GIVEN TEXT.
== Segment start ==

Until now, XML could contain only string data, so strong data typing is a major leap forward. You could convert data from a string representation to a specific data type in code, but there was no standard way to represent different data types within the XML file itself.

In MSXML 3.0, you can specify a data type for an element or attribute using a reference to the Microsoft data type schema:

 

xmlns:dt="urn:schemas-microsoft-com:datatypes"

 

The schema defines a gajillion data types, including boolean, every kind of integer, real and float, date, time, datetime, char and number (any numeric type). You can specify a data type within the schema by using the attribute

 

dt:type="datatype"

 

or within an XML document by using the attribute

 

dt:dt="datatype"

 

Location Paths with XPath

The XPath Recommendation expands the XSL pattern capabilities. In XPath, a location path consists of an axis establishing a tree relationship between the context node and the nodes selected by the query, a node test denoting the type of nodes to select, and a predicate further refining the selection. In addition to the old pattern characters, XPath adds the double dot operator to select the parent of the context node. The full axis syntax also includes the ability to traverse up the tree.

== Segment end ==

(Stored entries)
== Segment start ==

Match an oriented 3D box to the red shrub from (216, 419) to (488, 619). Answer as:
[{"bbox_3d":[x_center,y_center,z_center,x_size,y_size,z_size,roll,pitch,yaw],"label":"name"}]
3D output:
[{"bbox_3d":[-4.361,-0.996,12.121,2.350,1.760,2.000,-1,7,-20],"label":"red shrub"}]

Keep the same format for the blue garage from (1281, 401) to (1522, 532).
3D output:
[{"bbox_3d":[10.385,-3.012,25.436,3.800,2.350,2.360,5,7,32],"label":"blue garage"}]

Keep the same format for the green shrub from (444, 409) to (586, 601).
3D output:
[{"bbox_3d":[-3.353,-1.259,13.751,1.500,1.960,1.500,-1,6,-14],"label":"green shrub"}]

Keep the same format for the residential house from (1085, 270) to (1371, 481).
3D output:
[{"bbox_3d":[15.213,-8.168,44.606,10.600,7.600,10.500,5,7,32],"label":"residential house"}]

== Segment end ==
== Segment start ==

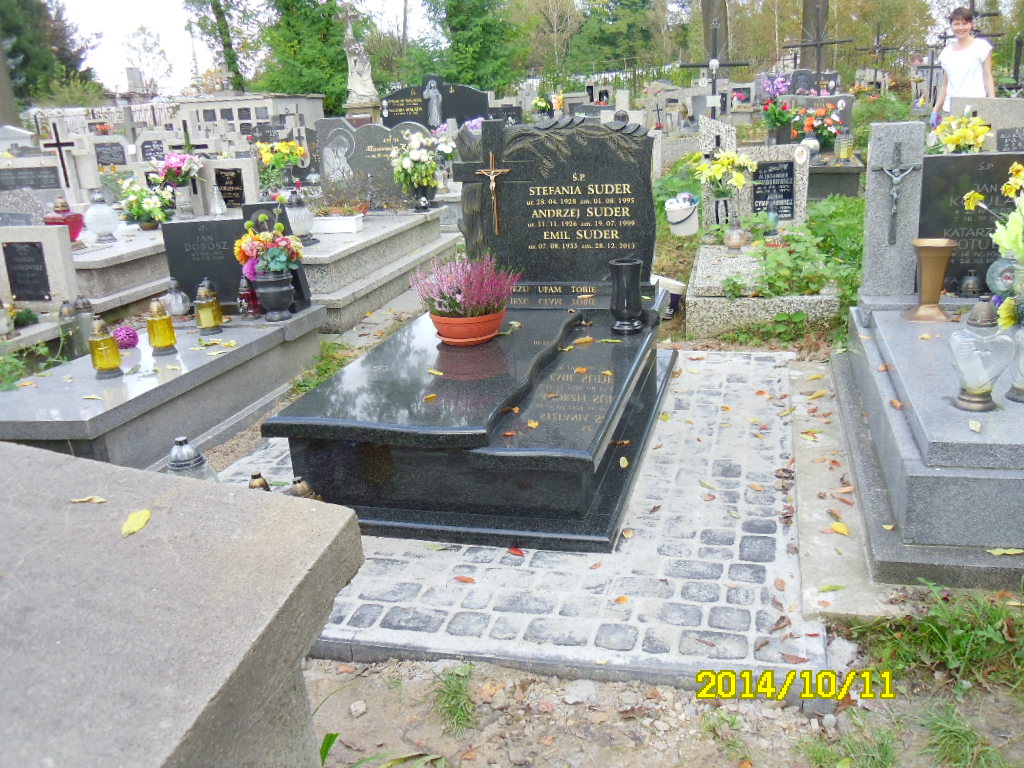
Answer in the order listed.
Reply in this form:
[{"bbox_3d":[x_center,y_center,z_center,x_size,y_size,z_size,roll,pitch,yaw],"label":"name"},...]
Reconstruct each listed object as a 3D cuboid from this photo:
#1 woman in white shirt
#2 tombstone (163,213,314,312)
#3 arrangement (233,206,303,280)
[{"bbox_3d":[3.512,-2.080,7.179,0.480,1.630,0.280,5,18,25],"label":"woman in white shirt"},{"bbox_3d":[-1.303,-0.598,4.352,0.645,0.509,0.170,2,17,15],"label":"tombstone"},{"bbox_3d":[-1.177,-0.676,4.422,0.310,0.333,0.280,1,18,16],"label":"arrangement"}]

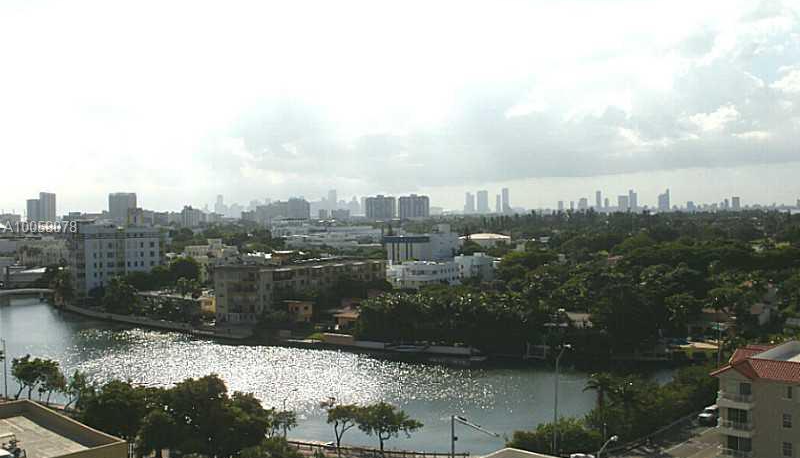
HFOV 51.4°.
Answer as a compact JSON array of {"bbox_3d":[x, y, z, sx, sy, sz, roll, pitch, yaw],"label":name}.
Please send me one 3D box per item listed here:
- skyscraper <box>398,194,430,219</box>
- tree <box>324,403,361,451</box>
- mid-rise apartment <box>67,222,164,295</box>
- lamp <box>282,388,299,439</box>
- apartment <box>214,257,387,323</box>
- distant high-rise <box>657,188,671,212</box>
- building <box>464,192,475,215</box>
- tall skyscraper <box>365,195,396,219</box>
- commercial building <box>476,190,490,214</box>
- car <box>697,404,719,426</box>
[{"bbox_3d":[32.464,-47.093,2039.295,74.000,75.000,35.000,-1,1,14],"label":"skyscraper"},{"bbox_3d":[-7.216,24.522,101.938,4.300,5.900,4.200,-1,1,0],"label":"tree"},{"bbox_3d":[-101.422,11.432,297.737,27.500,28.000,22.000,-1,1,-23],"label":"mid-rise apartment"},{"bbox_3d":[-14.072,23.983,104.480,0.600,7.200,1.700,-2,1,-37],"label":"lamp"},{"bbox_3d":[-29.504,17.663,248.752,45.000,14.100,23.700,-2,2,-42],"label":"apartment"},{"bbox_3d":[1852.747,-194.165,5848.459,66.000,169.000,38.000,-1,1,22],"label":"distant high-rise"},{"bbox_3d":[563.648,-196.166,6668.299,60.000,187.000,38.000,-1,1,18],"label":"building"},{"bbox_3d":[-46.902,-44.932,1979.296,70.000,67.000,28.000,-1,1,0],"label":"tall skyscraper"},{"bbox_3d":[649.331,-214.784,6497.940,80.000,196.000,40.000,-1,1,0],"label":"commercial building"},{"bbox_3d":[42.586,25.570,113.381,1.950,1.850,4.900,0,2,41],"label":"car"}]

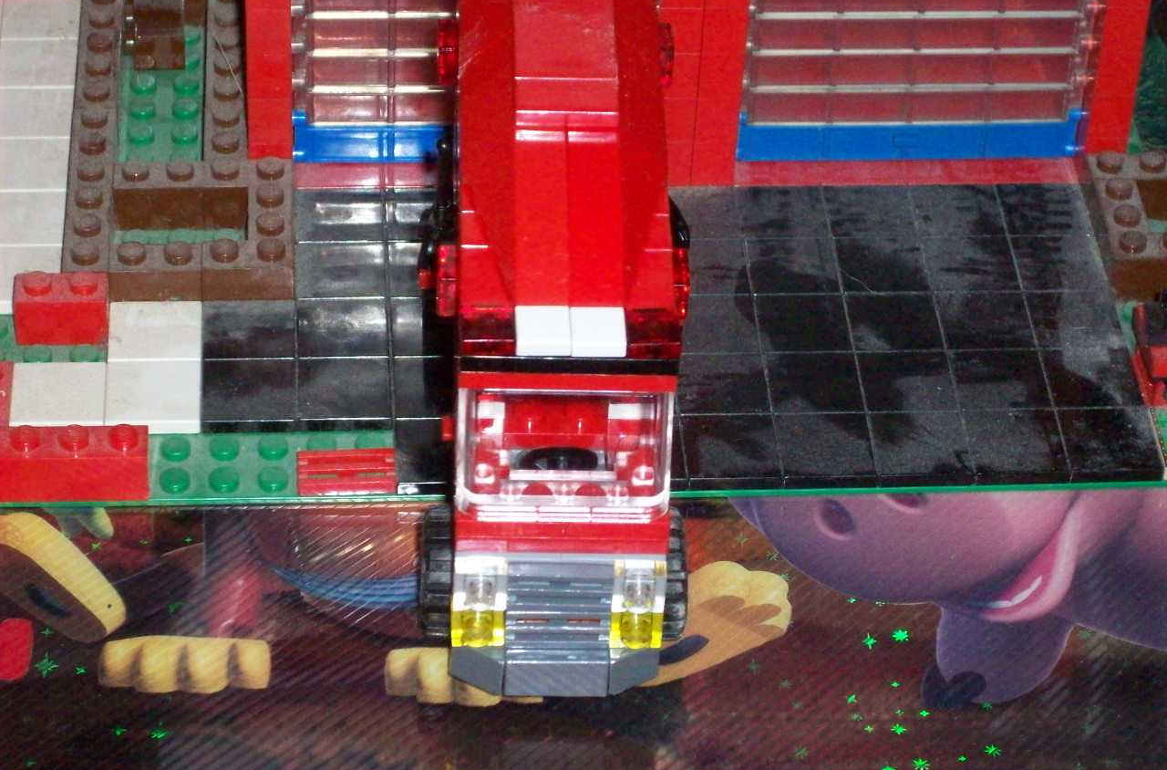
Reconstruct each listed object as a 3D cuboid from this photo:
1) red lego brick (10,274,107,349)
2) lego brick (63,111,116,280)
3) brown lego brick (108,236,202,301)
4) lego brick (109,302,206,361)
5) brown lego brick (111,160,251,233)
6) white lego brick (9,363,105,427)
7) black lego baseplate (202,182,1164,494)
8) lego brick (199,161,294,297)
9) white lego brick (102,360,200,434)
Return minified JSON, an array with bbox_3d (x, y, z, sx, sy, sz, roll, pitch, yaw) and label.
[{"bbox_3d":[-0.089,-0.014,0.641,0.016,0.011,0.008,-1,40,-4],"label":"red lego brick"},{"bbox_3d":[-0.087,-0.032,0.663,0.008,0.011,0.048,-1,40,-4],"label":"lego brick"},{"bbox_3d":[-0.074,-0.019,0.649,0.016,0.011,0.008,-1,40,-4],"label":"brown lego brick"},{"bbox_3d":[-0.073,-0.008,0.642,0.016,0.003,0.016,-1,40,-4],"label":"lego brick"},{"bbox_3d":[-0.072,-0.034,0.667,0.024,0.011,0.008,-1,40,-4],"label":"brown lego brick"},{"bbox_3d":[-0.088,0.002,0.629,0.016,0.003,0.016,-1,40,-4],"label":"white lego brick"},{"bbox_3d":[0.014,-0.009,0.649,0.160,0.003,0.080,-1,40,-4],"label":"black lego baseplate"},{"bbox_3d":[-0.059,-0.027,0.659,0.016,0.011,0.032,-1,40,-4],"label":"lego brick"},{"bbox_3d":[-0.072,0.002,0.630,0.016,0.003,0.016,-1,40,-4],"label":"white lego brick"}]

== Segment end ==

WHAT NEEDS TO BE DONE. Proceed with the MSXML 3.0 and XPath text from its last sentence, adding a few more paragraphs in the same style. The records are separate from the text and unrelated to it.

RESPONSE BOX.
These are two equivalent XPath queries selecting the parent of the current node:

 

Parser.selectSingleNode("..");

Parser.selectSingleNode("parent");

 

You can also select the entire subtree, composed of the current node's parent, its parent, and so forth back to the document element:

 

Parser.selectNodes("ancestor");

 

XPath offers a rich set of functions for predicates, although the syntax has changed. XSL pattern operators were delimited by dollar signs, but XPath operators are more like those in conventional programming languages. What was done in XSL:

 

//Turnip[price $le$ 0.25]

 

in XPath becomes:

 

//Turnip[price <= 0.25]

 

The new interfaces are supersets of the old, so it is easy to modify your existing utilities and application to use MSXML 3.0. If you were using XSL patterns and wish to migrate to XPath, you must include the following line in your code:

 

parser.setProperty("SelectionLanguage", "XPath");

 

MSXML 3.0. defaults to XSL pattern syntax for backward compatibility. You can check the status of the parser at any time with the getProperty method, and reset the parser with a call to setProperty like this:

 

parser.setProperty("SelectionLanguage", "XSLPattern");

Boosting Performance

Because high-powered performance is more important on the server than the client (you typically don't process large files on the client), Microsoft has focused their performance enhancements on the server. Primarily through caching features, MSXML vastly improves the performance of XML applications. Your mileage may vary, of course, since performance enhancements depend heavily on specific applications and their environment, but it is likely you'll see dramatic improvements without any work on your part. But you can boost it even further by taking advantage of the parser's new features.

Cached Schemas and Templates

One of the most common uses for XML is to pass data between components and systems. A validated XML document references one or more schemas. To validate the document, the XML parser must load and parse both the schema and the XML data in the document. But since schemas rarely change, you could improve throughput by caching the schema in memory.

The XMLSchemaCache object provides a way to cache a collection of schemas. To use cached schemas, you load an XML document that references one or more schemas, create an XMLSchemaCache object and tell it to add the schemas using the XMLSchemaCache.addCollection method.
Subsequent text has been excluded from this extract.